1. The problem statement, all variables and given/known data
An electron collides with a particle with mass M at rest and scatters elastically through an angle θ (assume electron mass negligible).
Show that the fraction of energy lost by the e- is:

(Ee - Ee')/Ee = 1/[1+ Mc2/Ee(1-cosθ)]

2. Relevant equations
Conservation of Energy: Ee + Mc2 = Ee' + EM
Conservation of momentum: Pe = Pe' + PM

E2 = P2c2 + M2c4

or for electron since mass negligible, E=Pc

Previous parts of the questions required the rearrangements of these to get:
PM2 = 1/c2[Ee2 +Ee'2 - 2EeEe'cosθ]

3. The attempt at a solution
I've tried to solve this so many times but the closest I can get is:

(Ee - Ee')/Ee = Ee'(1-cosθ)/Mc2

I don't know if I'm missing some kind of relation I can use to sub in Ee' for Ee because in the final expression I'm trying to get there seems to be way more Ee's than I would expect.

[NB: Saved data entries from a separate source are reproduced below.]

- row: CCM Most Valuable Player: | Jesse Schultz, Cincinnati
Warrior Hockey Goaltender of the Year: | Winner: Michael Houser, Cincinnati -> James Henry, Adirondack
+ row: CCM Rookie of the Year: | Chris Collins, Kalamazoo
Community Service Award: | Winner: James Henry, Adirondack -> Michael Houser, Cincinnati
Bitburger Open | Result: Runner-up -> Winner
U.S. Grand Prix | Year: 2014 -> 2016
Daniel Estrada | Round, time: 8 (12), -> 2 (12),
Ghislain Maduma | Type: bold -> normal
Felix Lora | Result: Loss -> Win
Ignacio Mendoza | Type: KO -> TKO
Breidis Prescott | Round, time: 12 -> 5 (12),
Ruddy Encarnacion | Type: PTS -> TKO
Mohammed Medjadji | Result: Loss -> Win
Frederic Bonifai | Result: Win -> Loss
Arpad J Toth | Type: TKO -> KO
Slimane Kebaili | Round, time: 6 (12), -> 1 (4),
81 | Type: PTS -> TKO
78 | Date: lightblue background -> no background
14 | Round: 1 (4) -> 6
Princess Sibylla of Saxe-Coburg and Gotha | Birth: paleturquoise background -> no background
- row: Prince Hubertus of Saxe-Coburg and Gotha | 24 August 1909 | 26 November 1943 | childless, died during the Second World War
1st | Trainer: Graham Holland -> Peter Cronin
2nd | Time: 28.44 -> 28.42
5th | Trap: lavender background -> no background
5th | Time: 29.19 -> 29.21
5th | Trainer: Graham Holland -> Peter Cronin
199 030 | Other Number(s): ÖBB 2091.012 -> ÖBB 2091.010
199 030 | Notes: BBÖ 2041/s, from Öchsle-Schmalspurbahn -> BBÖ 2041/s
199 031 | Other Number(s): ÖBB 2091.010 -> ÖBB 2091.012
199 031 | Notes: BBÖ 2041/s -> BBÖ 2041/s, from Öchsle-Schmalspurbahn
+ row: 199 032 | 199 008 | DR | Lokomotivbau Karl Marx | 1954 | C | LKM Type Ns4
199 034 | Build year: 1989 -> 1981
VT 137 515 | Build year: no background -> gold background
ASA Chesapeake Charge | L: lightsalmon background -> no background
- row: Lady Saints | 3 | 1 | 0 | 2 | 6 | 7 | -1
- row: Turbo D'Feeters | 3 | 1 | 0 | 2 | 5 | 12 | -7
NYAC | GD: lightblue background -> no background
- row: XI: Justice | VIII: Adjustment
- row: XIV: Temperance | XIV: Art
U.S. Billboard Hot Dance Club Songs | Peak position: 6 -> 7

I've also tried working backwards to find out what I'm missing from the answer but I just don't see it.

I think I have tunnel vision from trying this so often and can't see another way, so thank you in advance for any help, it's greatly appreciated!

2. Nov 6, 2016

### Staff: Mentor

Your situation is equivalent to Compton scattering (just with different particles), you should find derivations for this in textbooks and websites.

3. Nov 6, 2016

### vela

Staff Emeritus
You're not missing any physics here. It's just algebra. Starting from the expression you got, solve for $E_e'$ in terms of $E_e$, $\theta$, and $M$. Then plug the result into $(E_e-E'_e)/E_e$ and simplify.